[Records from a data collection]
*** Begin section ***

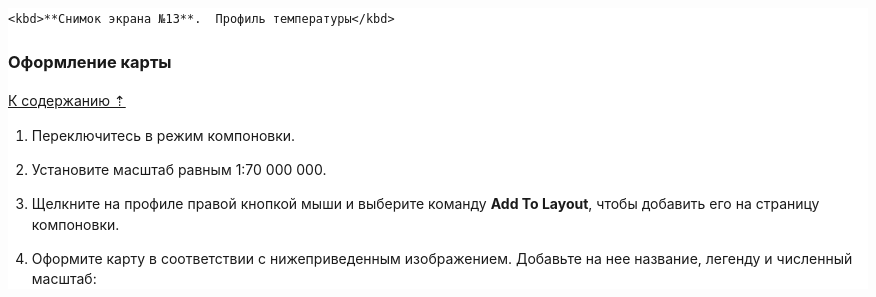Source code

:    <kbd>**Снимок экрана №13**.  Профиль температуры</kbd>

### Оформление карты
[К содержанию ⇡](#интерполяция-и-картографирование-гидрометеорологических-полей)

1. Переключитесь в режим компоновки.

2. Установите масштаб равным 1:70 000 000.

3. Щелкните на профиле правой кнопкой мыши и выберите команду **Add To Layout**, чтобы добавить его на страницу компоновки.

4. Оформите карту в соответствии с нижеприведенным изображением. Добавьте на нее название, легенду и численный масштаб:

*** End section ***

**Work required**
Report each line of the material that contains the string "компоновки". Case counts.

**Written reply**
1. Переключитесь в режим компоновки.
3. Щелкните на профиле правой кнопкой мыши и выберите команду **Add To Layout**, чтобы добавить его на страницу компоновки.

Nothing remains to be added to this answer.